I was just glad that I had the Windows 7 Pro SP1 64-bit ISO handy - I ended up reinstalling that, activating (had to call in, when they offer you the smartphone option, TAKE IT), never even installing updates, then installing the upgrade immediately.
fencepost
just a little off
Why do I have a 6.55GB $Windows.~BT folder if it won't let me upgrade yet? If it already downloaded everything at some point, shouldn't the install just start? Why stagger the installs and not the downloads? I thought the point was to not hammer the servers with lots of downloads at once...
Morphing Software
WSUS reports windows 10 as Vista when will MS fix that?
And that's because Windows and not Autodesk how, exactly?

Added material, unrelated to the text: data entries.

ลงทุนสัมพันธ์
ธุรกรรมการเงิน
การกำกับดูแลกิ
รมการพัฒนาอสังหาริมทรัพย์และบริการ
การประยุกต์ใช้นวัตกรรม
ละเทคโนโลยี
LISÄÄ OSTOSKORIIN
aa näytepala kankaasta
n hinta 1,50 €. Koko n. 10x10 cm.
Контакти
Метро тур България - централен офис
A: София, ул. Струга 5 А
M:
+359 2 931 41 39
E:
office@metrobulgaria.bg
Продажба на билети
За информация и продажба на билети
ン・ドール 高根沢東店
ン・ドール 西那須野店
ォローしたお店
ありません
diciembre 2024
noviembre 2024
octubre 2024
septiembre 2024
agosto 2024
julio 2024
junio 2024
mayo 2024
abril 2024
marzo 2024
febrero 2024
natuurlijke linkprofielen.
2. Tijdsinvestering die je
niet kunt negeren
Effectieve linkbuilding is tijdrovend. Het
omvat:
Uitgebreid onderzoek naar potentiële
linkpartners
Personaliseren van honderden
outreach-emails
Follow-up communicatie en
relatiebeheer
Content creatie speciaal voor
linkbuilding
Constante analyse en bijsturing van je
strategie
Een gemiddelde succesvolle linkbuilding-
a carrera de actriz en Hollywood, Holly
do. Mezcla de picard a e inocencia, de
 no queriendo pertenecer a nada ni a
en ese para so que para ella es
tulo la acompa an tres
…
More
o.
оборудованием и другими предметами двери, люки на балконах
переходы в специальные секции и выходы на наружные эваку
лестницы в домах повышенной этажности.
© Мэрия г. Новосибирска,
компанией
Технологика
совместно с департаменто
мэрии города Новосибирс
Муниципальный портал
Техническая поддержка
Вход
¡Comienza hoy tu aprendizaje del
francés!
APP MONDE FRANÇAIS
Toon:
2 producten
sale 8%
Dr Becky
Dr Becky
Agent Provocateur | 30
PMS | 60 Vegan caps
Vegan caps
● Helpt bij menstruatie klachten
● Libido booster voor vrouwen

...gis sdrawkcab (usually not responding to ACs; don't bother posting as AC)
You have been punished for being dense enough to use Windows Explorer.
...gis sdrawkcab (usually not responding to ACs; don't bother posting as AC)
Total Commander.
...gis sdrawkcab (usually not responding to ACs; don't bother posting as AC)
Free how can you beat that.....
In order to use Cortana, you have to switch your Windows login to be your Microsoft account. No, thanks! I have no intention of changing my desktop login to be my Microsoft account. Cortana will have to wait.
I think your W10 upgrade failed. ;)
Ant(Dude) @ Quality Foraged Links (AQFL.net) & The Ant Farm (antfarm.ma.cx / antfarm.home.dhs.org).
Of all of these data-sharing policies, Wi-Fi Sense is the craziest. How many places out there share their Wi-Fi passwords with selected people? Microsoft makes no effort to get the Wi-Fi owner's permission to share a password.
If one visitor has W10 and 100 contacts, and each of those 100 contacts has another 100 contacts, and each of those... It's not clear just how the password will propagate, but it could well be that sharing with a single W10 use essentially makes the password public. This is not why we set passwords on our Wi-Fi networks.
Enjoy life! This is not a dress rehearsal.
I don't think you've used Total Commander Ultima Prime, furthermore there's no functionality that Windows Explorer would have and TC wouldn't.
Using TC since ages and frankly Windows Explorer is something I haven't started in months.
...gis sdrawkcab (usually not responding to ACs; don't bother posting as AC)
I have been trying to update from Windows 7 using the MediaCreation tool method. The direct update never worked for me. At some point, it would crash and close down, sometimes in the middle of download, or sometimes in the middle of verifying media, etc. No useful errors. What did work was to use the MediaCreation tool to download an ISO image of the OS. Burn it on a DVD, then unpack everything back on my desktop (not sure if this last setup is necessary), and then run the setup.exe from there.